CRYSTALLINE STRUCTURE

Electrodeposited metal is formed by aggregation of crystals. Cast metals have a much larger crystalline structure than do the cold applied electroplated metals. In electroplating, the initial layers of the deposited metal will assume the grain of the base metal. Continued electroplating will cause the deposited metal to assume its normal crystalline shape. The deposit is said to be “crystalline” when the crystal structure of the plate is visible to the naked eye. The deposit is said to be “finely crystalline” where the crystallic structure can only be observed under a microscope. In order to achieve a smooth bright finish, the finely crystalline structure must be achieved. Additive agents improve the brightness of the plate by helping to produce a finely crystalline structure. Nickel brighteners are one such example. usually, electroplated metals have a satin appearance and either additives or buffing must be employed to achieve a bright appearance.

HYDROGEN EMBRITTLEMENT

Hydrogen given off at the cathode can cause hydrogen embrittlement of the base metal and the deposit. This can cause the base metal or deposit to become brittle and crack under stress. The embrittlement may be overcome in the plating process by heat treatment, which drives off entrapped hydrogen. This is widely used for hard chromium plating. For decorative plating, embrittlement should not best a problem unless the workpiece is given excessive treatment in the pickling vat. The workpiece should be prepared and treated such that excessive cleaning and pickling are not used.
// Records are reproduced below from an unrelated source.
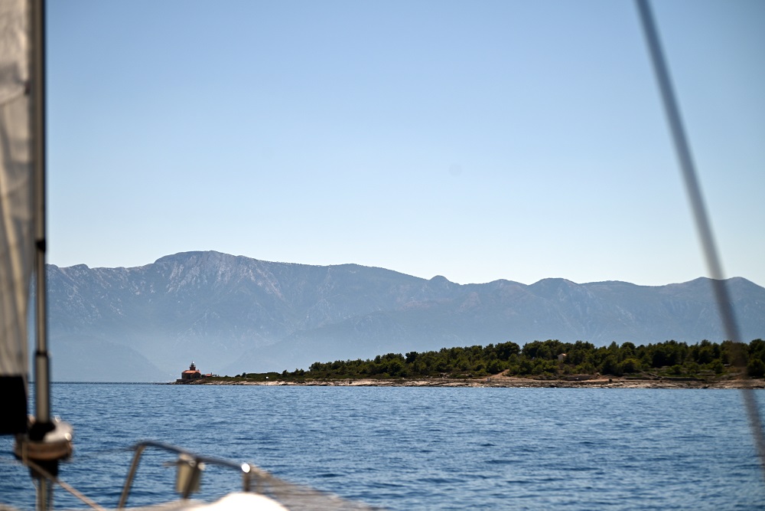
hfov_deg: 20.4
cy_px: 256
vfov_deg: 13.7
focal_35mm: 100
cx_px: 382
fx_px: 2125
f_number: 4.5
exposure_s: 1/2500
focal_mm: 100
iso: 100
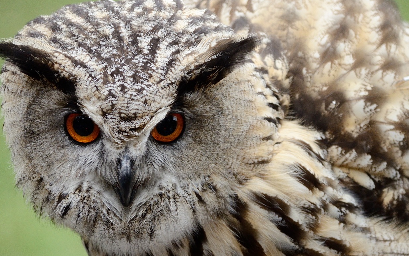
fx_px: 4481
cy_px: 134
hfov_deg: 5.2
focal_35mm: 402
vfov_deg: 3.3
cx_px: 217
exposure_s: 1/1000
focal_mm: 200
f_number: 5
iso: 800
Steels that have been hard chromium plated can be relieved of the entrapped hydrogen by heating to 375 degrees for three hours or more. Under the microscope, chromium will be seen to have a cracked surface which is permeable to the hydrogen and will allow it to escape when heated as described.

FILTRATION

Impurities in the plating baths must be removed to prevent spoiling of the final finished surface. The solution is pumped from the tank through a filter of activated carbon or other materials and then pumped back into the tank. Filtration generally involves two processes. Organic impurities are removed by an activated carbon treatment and solid impurities are removed by passing the solution through filters. The pumps and filters used are constructed and coated with corrosion resistant materials, i.e., polypropylene. Some metallic impurities are removed by addition of chemicals that cause the impurities to precipitate out of solution or to be filtered out, and/or by using what is known as a dummying process. Both of these processes will be covered in subsequent sections of this manual. Activated carbon should never be used in the chromic acid vat. Chromic acid is normally not filtered. The best advice is to work with your supplier (see supplier’s list) for your particular application. He will be able to advise you of the correct type of filtration for a given bath.